Anouk Wipprecht developed the headset that starts recording automatically when a person's focus reaches a certain height and she believes it will help people with autism, dementia or depression.
She explained: "I uses the playful aspect of the unicorn to make the younger wearers feel more comfortable. This allows me to collect genuine data, only achievable when the kids are themselves, outside from a medical setting.
"A technology that can listen to the body can predict diseases and reduce anxiousness, but I also look at how it can be fun and expressive. I'm interested in non-verbal communication, fashion triggers imagination and can help people with autism, dementia or depression."

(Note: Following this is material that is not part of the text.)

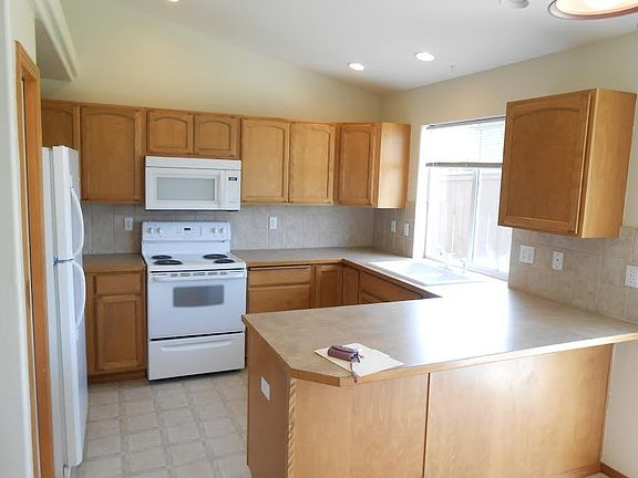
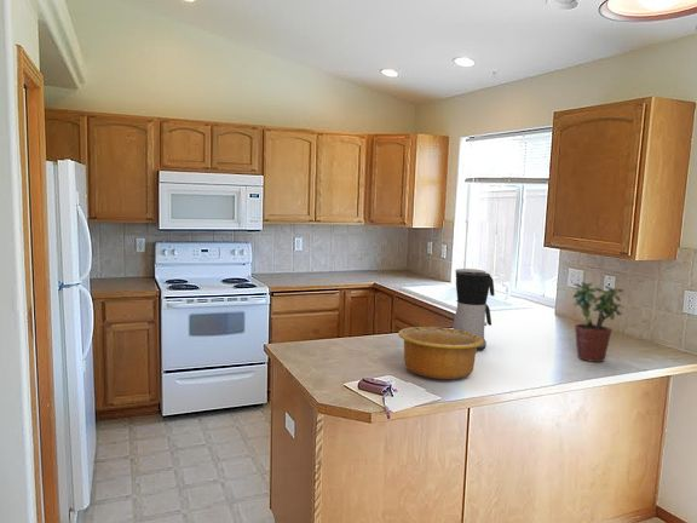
+ potted plant [572,281,626,363]
+ bowl [397,326,484,380]
+ coffee maker [453,268,496,351]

And Wipprecht is keen to continue creating garments that can improve "wellness and health".
She added: "I want to design garments that help people with the use of technology, instead of overwhelming them. In the future I'd like to continue working in wellness and health, to make an impact, something very practical. Like the project I did with Viktoria Modesta. She turned disability into a cool thing, instead of being ashamed of it or hiding it. She became a model for the amputee community and gave other people empowerment."
Wipprecht wants to continue merging fashion and technology to create wonderful unique pieces.
She told NextNature.net: "I try to envision how technology can move away from being the overwhelming force it is today so it can help us again. My designs ask: when and if technology is living on the body, what does it do? And how can it be interesting? Does technology still help us?
"How can it be an interface and express something? How can it help us doing things we cannot do ourselves, like defend, showcase things and create connectivity? That is my interest, to find the extra capability fashion can give to the body, in order to enhance communication."